Start

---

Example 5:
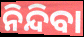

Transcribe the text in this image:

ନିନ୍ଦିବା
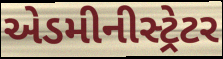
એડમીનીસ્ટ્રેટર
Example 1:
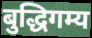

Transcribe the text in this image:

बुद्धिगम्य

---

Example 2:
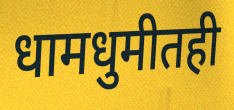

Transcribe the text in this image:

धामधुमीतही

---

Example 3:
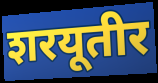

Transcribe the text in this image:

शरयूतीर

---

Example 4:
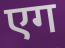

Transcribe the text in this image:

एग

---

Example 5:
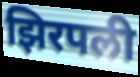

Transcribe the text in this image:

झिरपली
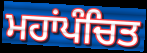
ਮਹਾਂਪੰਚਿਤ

End
Start

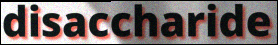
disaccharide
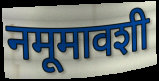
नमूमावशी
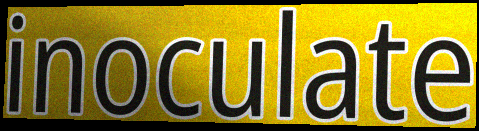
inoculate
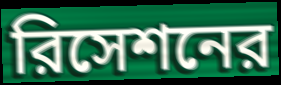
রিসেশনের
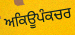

End

Please report how many lines in the items above contain the string "Example" with the same capitalization. Reply with the number alone.

* COMPLETED EXERCISE: 6